The bishop also stopped to see Marymount Child Care Center, which is housed on the lower level of the convent. He visited with the staff, teachers and children from infants to preschoolers. The toddlers and preschoolers made him cards and the staff presented him with a Taste of Cleveland gift basket.
His next stop was the Village at Marymount Senior Care Community, where Sister Mary Alice Jarosz, SSJ-TOSF and administrators showed him the chapel, physical therapy department, dining hall, patient wings and the memory care unit. Several of the sisters live at the facility, as do some retired priests.
He also got a look at the adjacent Marymount Hospital, which was founded by the sisters in 1949. Dr. Daniel Napierkowski, an anesthesiologist and hospital president, was joined by several other hospital administrators and Cleveland Clinic officials as he led Bishop Perez on a tour of the 315-bed acute-care hospital. In 1995, Marymount became the first of Cleveland Clinic’s regional hospitals. The sisters continue to play a role in the hospital’s ministry by serving on the board and ensuring that the Catholic mission of the hospital remains intact.

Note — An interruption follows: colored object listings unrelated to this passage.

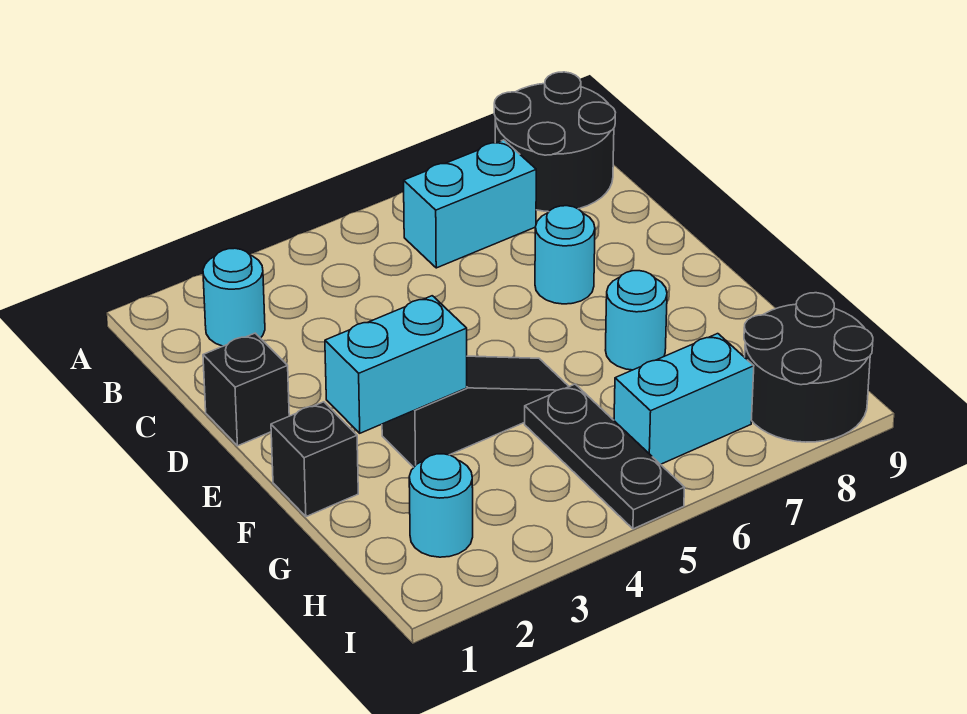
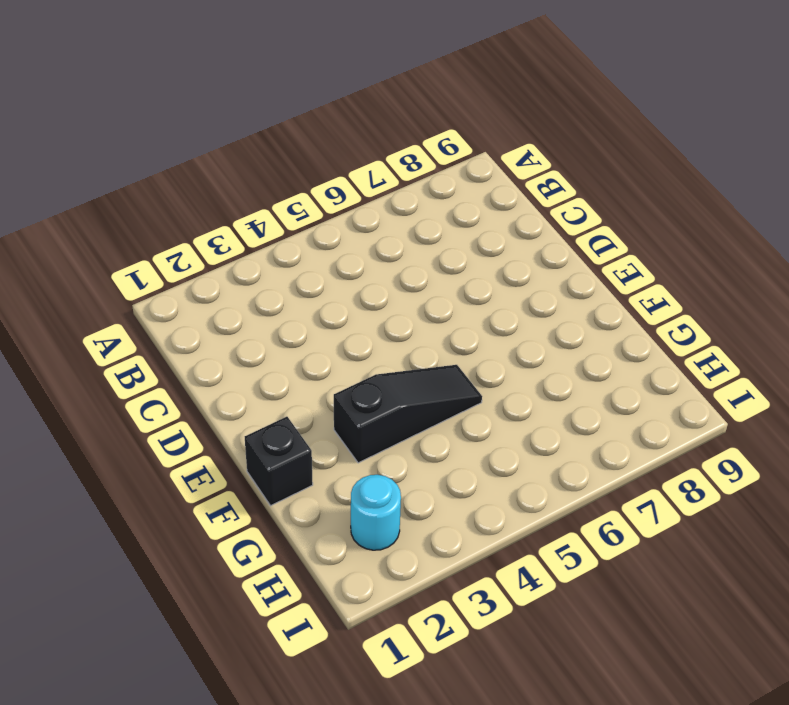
none -> black round brick A8:B9 level 1
none -> cyan round brick B2 level 1
none -> cyan brick B6:B7 level 1

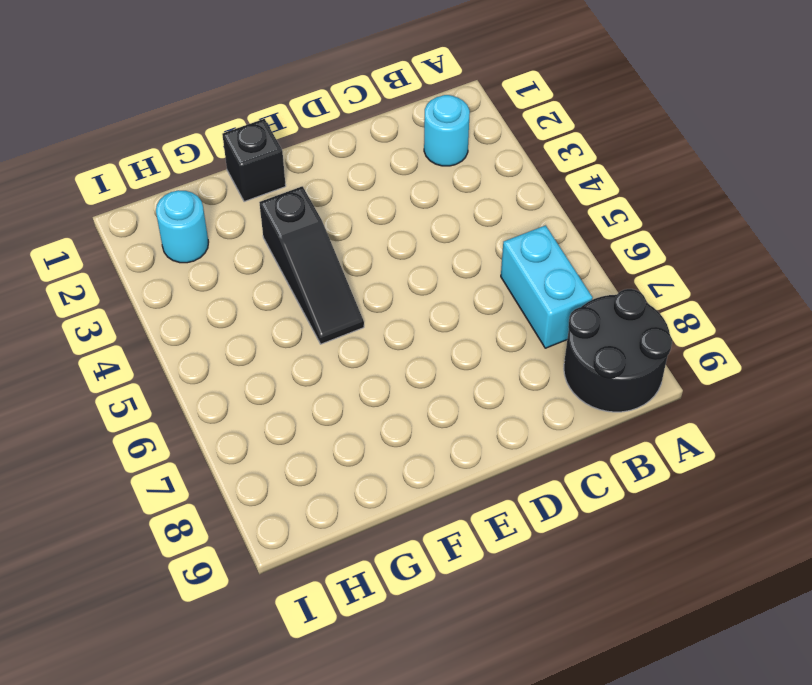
none -> black brick D1 level 1
none -> cyan round brick D7 level 1
none -> cyan round brick F7 level 1

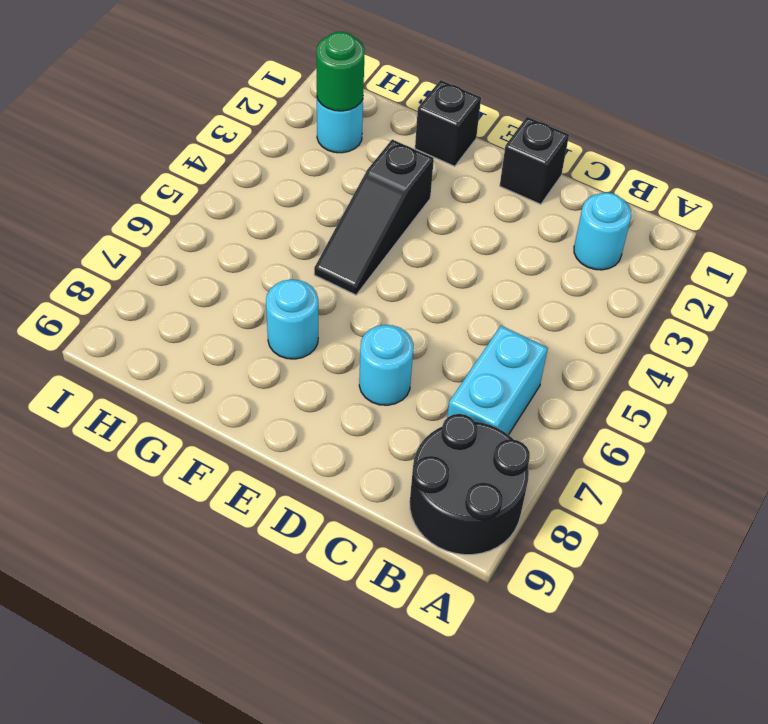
green round brick H2 level 2 -> none
none -> black plate G5:I5 level 1
none -> cyan brick H6:H7 level 1
none -> black round brick H8:I9 level 1

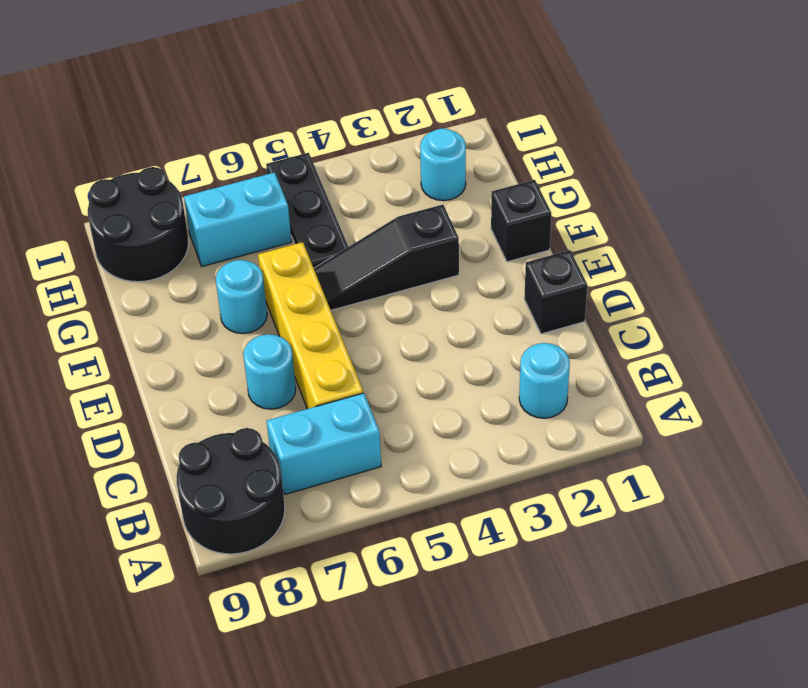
yellow brick C6:F6 level 1 -> none
none -> cyan brick F2:F3 level 2

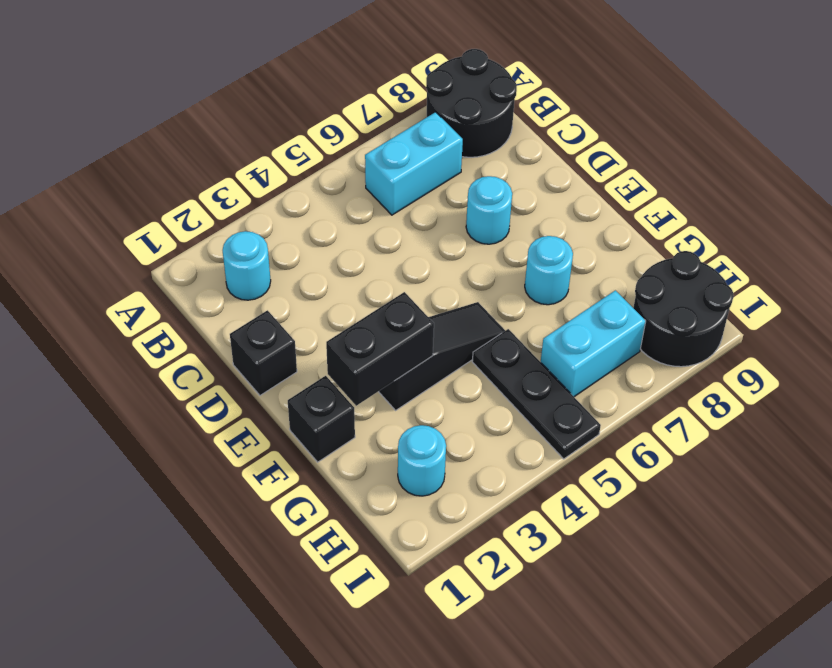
black brick F2:F3 level 2 -> cyan brick F2:F3 level 2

Napierkowski showed off a major addition to the hospital that opened in 2012.It includes a new main entrance, state-of-the-art operating rooms and other technology facilities. The bishop saw the emergency department, met with several staff members, doctors, nurses and other caregivers.
“I have a special regard for nurses,” Bishop Perez said, explaining that he spent two weeks in intensive care in a New York hospital after being seriously injured in a 31-car crash. “I saw hospitals from a different perspective and have a new appreciation of what you do.” He offered a special blessing for the hospital’s caregivers and also blessed the emergency department.
Sister Marge said a special installation Mass is celebrated when a new hospital president is named and there is a blessing of the hands for caregivers. “They know they’re coming into the community,” she added.
After a quick trip past the shrine, the bishop joined representatives of the various Marymount ministries for lunch in the convent dining room.
“This campus is our legacy and our gift to Garfield Heights,” said Sister Marge. She said the sisters have been working for several years to ensure that their ministries continue because they know their numbers are decreasing and that they might not be here in the future.
“It’s like us letting go and putting all this into the hands of capable people so the ministries don’t stop,” she said.
Straffen said he hopes the bishop felt a synergy as he visited the Marymount campus. “The leadership of all the ministries really work together,” he added.
“I haven’t visited a place with this level of programming ever. It may be unique in the diocese and maybe even the country,” Bishop Perez said. “You have a hospital, high school, day care and a nursing home. You just need an elementary school and you’ll have it all,” he quipped.